▶ WHAT THE TASK ASKS
The first line to keep is the one containing "left elbow: (349, 131)"; restate it and all lines after it through the end of the material, word for word and nothing else.

▶ SOURCE MATERIAL
********************
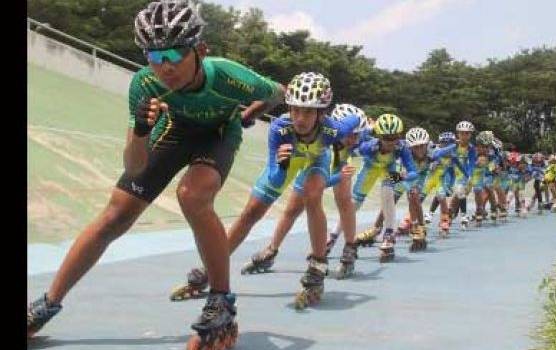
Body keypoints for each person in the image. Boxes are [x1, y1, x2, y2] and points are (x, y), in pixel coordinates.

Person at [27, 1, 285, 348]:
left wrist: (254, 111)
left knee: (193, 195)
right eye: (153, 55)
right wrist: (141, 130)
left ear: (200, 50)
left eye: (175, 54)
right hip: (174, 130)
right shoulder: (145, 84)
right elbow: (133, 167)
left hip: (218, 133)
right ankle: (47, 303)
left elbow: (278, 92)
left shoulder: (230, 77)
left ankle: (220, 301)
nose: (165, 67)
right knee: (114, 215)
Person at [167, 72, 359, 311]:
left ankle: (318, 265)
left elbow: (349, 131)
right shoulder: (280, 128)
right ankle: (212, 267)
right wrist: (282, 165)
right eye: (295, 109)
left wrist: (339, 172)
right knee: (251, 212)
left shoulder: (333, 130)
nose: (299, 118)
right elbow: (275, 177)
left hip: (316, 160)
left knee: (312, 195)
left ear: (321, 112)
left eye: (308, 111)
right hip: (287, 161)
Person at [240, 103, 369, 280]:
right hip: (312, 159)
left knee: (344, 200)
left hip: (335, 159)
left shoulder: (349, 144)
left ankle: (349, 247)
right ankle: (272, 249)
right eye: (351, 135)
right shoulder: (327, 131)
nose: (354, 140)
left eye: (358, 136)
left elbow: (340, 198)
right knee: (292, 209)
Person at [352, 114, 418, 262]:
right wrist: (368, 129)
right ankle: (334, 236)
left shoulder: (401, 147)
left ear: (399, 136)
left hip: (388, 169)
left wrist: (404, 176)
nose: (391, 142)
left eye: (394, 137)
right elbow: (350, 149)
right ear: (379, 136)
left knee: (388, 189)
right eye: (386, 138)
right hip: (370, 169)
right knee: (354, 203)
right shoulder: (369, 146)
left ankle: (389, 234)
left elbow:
********************
▶ WRITTEN SOLUTION
left elbow: (349, 131)
right shoulder: (280, 128)
right ankle: (212, 267)
right wrist: (282, 165)
right eye: (295, 109)
left wrist: (339, 172)
right knee: (251, 212)
left shoulder: (333, 130)
nose: (299, 118)
right elbow: (275, 177)
left hip: (316, 160)
left knee: (312, 195)
left ear: (321, 112)
left eye: (308, 111)
right hip: (287, 161)
Person at [240, 103, 369, 280]:
right hip: (312, 159)
left knee: (344, 200)
left hip: (335, 159)
left shoulder: (349, 144)
left ankle: (349, 247)
right ankle: (272, 249)
right eye: (351, 135)
right shoulder: (327, 131)
nose: (354, 140)
left eye: (358, 136)
left elbow: (340, 198)
right knee: (292, 209)
Person at [352, 114, 418, 262]:
right wrist: (368, 129)
right ankle: (334, 236)
left shoulder: (401, 147)
left ear: (399, 136)
left hip: (388, 169)
left wrist: (404, 176)
nose: (391, 142)
left eye: (394, 137)
right elbow: (350, 149)
right ear: (379, 136)
left knee: (388, 189)
right eye: (386, 138)
right hip: (370, 169)
right knee: (354, 203)
right shoulder: (369, 146)
left ankle: (389, 234)
left elbow:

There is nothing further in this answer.